"How different would people act if they couldn't show off on social media?" - Donna Lynn Hope
I've only been living in Los Angeles for six weeks now, and I've already worked on Grey's Anatomy, Secrets and Lies, How to Get Away with Murder, and an exciting new show debuting in October called Crazy Ex Girlfriend. I've done scenes with Terry O'Quinn, Juliette Lewis, and Sarah Drew, among others. I was accepted into the UCB Improv School and signed across the board with a very well respected talent agency, Media Artists Group.
Here's the truer version of the above paragraph...
I've been living in the Los Angeles area for six weeks now, and I've only been able to secure background work. Anybody with a driver's license and social security card can do what I've done. My blurred image will be seen behind the mentioned actors, but I certainly didn't "do scenes" with them. Aside from some inconsequential small-talk, I didn't even interact with any of them. UCB doesn't hold auditions to get into their classes. They hold fees. I paid the fee.

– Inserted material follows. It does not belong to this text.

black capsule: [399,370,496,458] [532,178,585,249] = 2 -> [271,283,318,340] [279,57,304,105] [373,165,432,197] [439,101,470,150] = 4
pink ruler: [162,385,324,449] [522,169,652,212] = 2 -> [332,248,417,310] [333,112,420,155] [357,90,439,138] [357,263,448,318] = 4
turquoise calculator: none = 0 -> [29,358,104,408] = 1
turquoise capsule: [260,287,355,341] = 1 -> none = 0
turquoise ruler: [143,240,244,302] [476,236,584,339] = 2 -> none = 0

The agent part is true, and while I'm excited to have representation already, I owe it completely to a connection I had.
I've always been one to highlight the thorns over the roses. So be it. I have nothing against positivity -- I'm really trying to improve mine -- but spinning things in order to get shallow Facebook comments of "You're a superstar!" or "So proud of you!" or "PTL" is just not my bag, baby. Truth be told, I've unfollowed plenty of peers who lack any sense of self-awareness and realistic assessments of what they've accomplished.
So let me just get this off my chest: I've accomplished nothing. I'm nowhere near where I want to be. I don't deserve praise or accolades for anything on my resume or IMDb page or, God help us all, YouTube.

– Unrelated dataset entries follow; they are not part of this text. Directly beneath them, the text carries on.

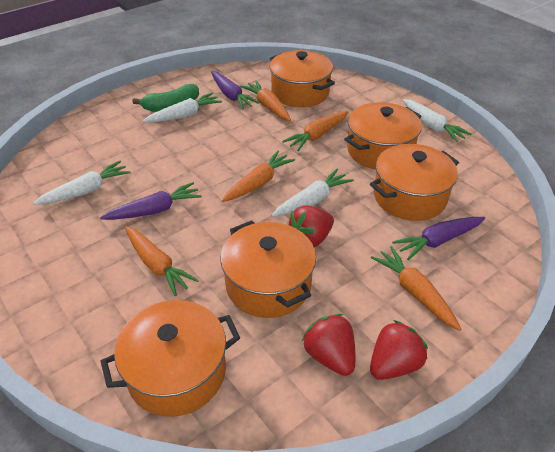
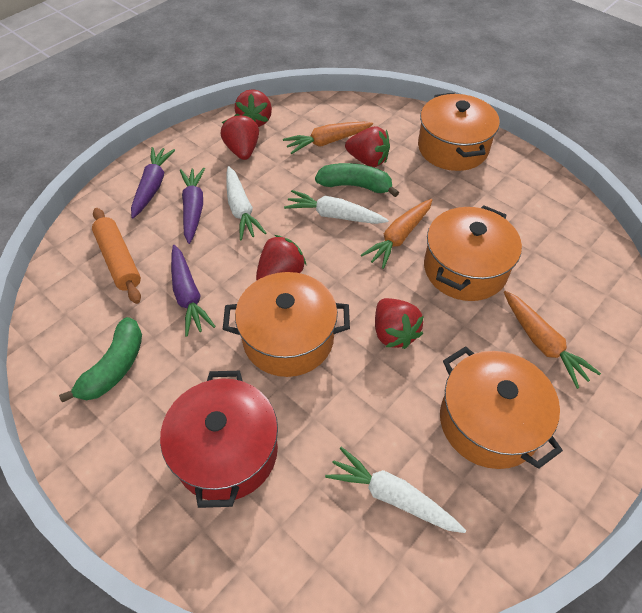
green banana: [132,84,199,112] = 1 -> [59,317,142,402] [315,163,399,197] = 2
orange carrot: [125,226,199,296] [222,151,295,202] [240,80,291,121] [282,111,348,151] [371,246,461,331] = 5 -> [283,122,373,154] [361,199,432,269] [504,291,601,389] = 3
orange pot: [100,300,240,417] [220,220,316,318] [269,50,335,107] [344,102,422,169] [370,144,459,221] = 5 -> [223,272,350,377] [418,93,500,171] [424,205,522,301] [440,346,563,469] = 4
orange rolling pin: none = 0 -> [92,208,141,304] = 1
red pot: none = 0 -> [160,371,278,508] = 1
red strawberry: [289,205,334,247] [302,314,355,376] [370,320,428,380] = 3 -> [221,114,259,160] [235,89,272,127] [256,235,307,280] [345,126,390,167] [375,298,424,349] = 5
white carrot: [33,161,130,205] [143,92,222,123] [272,169,354,217] [403,99,472,142] = 4 -> [226,166,266,240] [284,190,389,224] [325,447,466,533] = 3

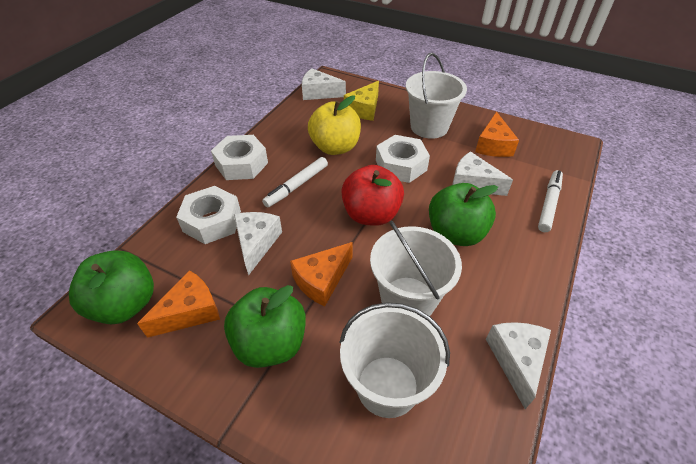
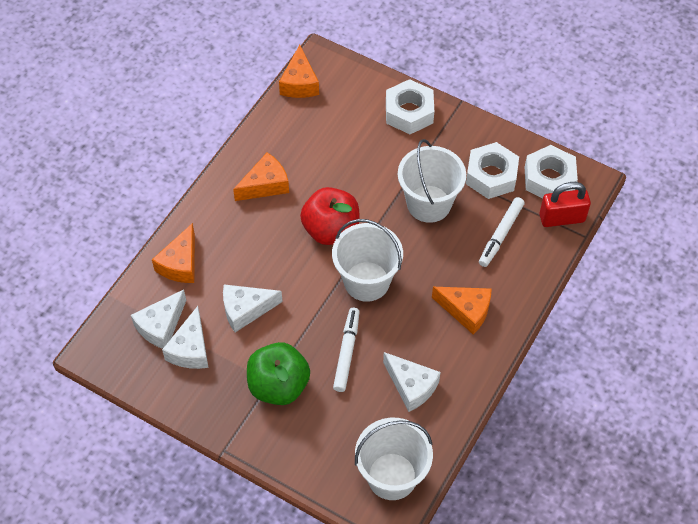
green apple: [69,250,154,324] [224,285,306,368] [429,183,498,246] = 3 -> [247,342,310,405] = 1
orange cheese: [137,270,220,338] [290,242,353,306] [475,112,519,157] = 3 -> [152,223,195,283] [233,152,289,201] [279,45,319,98] [432,287,491,335] = 4
red padlock: none = 0 -> [540,182,591,227] = 1
yellow apple: [308,95,361,155] = 1 -> none = 0
yellow cheese: [344,81,379,121] = 1 -> none = 0

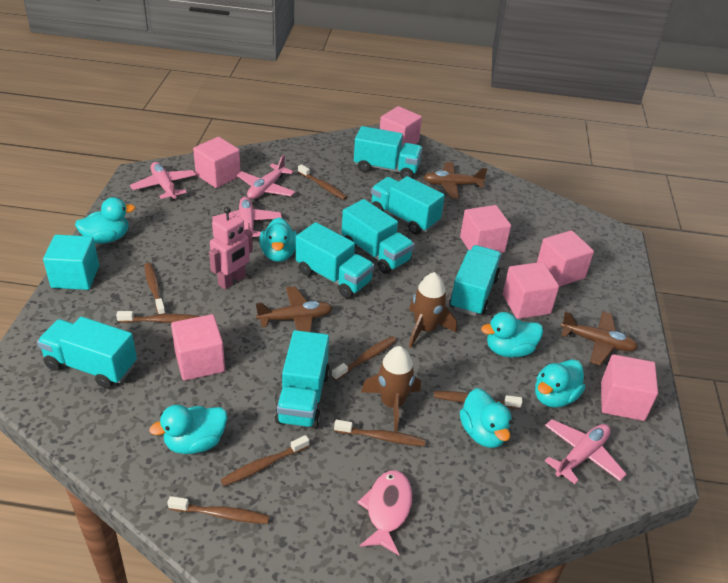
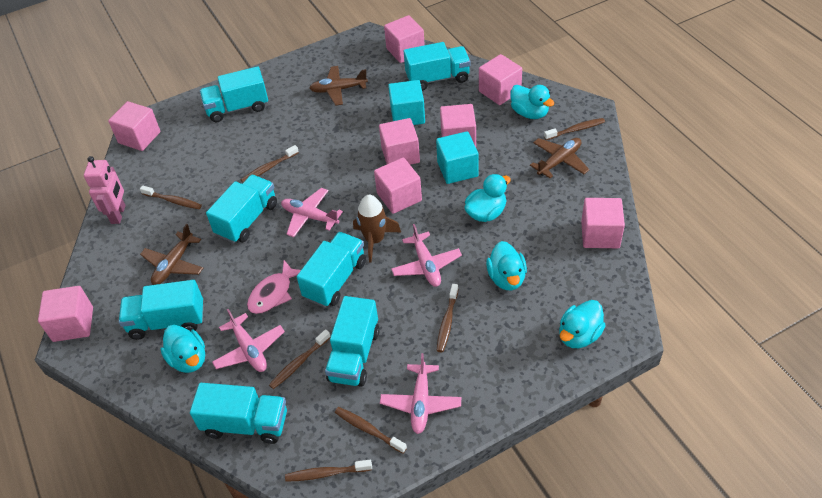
brown rocket: [361,346,421,432] [409,272,457,348] = 2 -> [353,195,401,262] = 1
brown toothbrush: [116,311,201,323] [144,263,166,315] [167,496,270,524] [221,435,309,486] [298,164,347,200] [332,336,397,381] [334,420,426,446] [434,391,522,409] = 8 -> [140,186,202,209] [241,145,299,183] [269,329,331,389] [285,460,372,482] [335,407,407,454] [437,284,459,352] [544,118,605,140] = 7
pink cube: [171,314,225,381] [193,137,241,188] [380,106,422,149] [460,205,511,253] [503,262,559,319] [537,230,594,287] [601,354,658,421] = 7 -> [38,286,93,342] [108,101,161,151] [374,158,422,214] [379,118,420,165] [384,15,425,63] [440,104,476,147] [479,54,522,105] [581,198,625,248] = 8
turquoise cube: [43,235,99,290] = 1 -> [388,80,425,125] [436,131,478,184] = 2
turquoise duck: [75,197,135,244] [149,405,227,454] [259,218,297,262] [460,388,512,448] [481,312,543,358] [535,359,585,408] = 6 -> [160,325,205,373] [464,174,511,222] [486,241,527,290] [510,85,554,119] [559,300,606,348] = 5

When and if I ever do feel like I've accomplished something in Hollywood, I'll be sure to brag about it all over Facebook. But I'll be sure to be secretive about several details so I can get the much-desired comments of "Tell us more!" or "Can't wait to hear all about it!" or "You're a superstar [even though I don't have any clue what you're talking about]!".
Some people. Right?
Look, I'll admit that I've actually enjoyed my background work. As I've always said to my real Industry friends, the worst days on set are still alright. I've actually been treated pretty well for the most part, aside from one PA who was a distant relative of Satan. How she gets work is beyond me.

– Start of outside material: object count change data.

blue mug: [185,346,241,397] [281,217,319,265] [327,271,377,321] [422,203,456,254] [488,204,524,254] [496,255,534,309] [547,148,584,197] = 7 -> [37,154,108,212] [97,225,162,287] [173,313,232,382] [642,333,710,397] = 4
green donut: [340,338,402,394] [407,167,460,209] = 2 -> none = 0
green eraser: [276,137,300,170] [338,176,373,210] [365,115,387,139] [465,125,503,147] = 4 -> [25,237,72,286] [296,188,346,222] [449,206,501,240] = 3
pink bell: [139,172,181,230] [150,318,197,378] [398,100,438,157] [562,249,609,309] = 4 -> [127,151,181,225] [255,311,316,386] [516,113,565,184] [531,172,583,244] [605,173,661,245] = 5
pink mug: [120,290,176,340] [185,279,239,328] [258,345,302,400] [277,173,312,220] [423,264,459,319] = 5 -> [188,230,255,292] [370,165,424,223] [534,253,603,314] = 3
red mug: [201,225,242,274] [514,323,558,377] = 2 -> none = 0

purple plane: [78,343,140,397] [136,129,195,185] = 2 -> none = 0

The food is always good. I meet good people. I see the pros doing their things. I make almost enough money to buy a tank of gas.
I wouldn't have these opportunities in Minnesota, so I'm thankful to be out here. Not exactly living the dream, but I feel closer now than I did before we moved.
September 3, 2015
"This hill goes on forever!"
Says I when I run in the hills overlooking the Santa Clarita Valley.
"It's a good burn!"
Says I when I near the top.
"What? That's NOT the top?"
Says I when the road winds around a corner and my muscles turn to undercooked cheesecake.
"Stop talking to yourself."
Says I when people give me weird looks.
So I'm here in Los Angeles(ish). Actually a little north. But only a half a podcast away from the places I need to go. Well, the places I hope to need to go.
But as I laid out in my first post nearly seven years ago, my journey was never specific to geography. So while I've technically made it to Hollywood from Minnesota, I am still a long ways away.
But I'm closer than I was seven years ago. Seven months ago. Seven weeks ago. At least I hope I am.
I've still got a lot of big hills to climb, metaphorically and literally. Seriously, running in my neighborhood is brutal. If nothing else, living out here is going to get my quads back into shape.
I can vouch for the views at the top of the hills. They're amazing. Dry. But amazing.
So as I continue to climb uphill, I remind myself that the view from the top is worth it.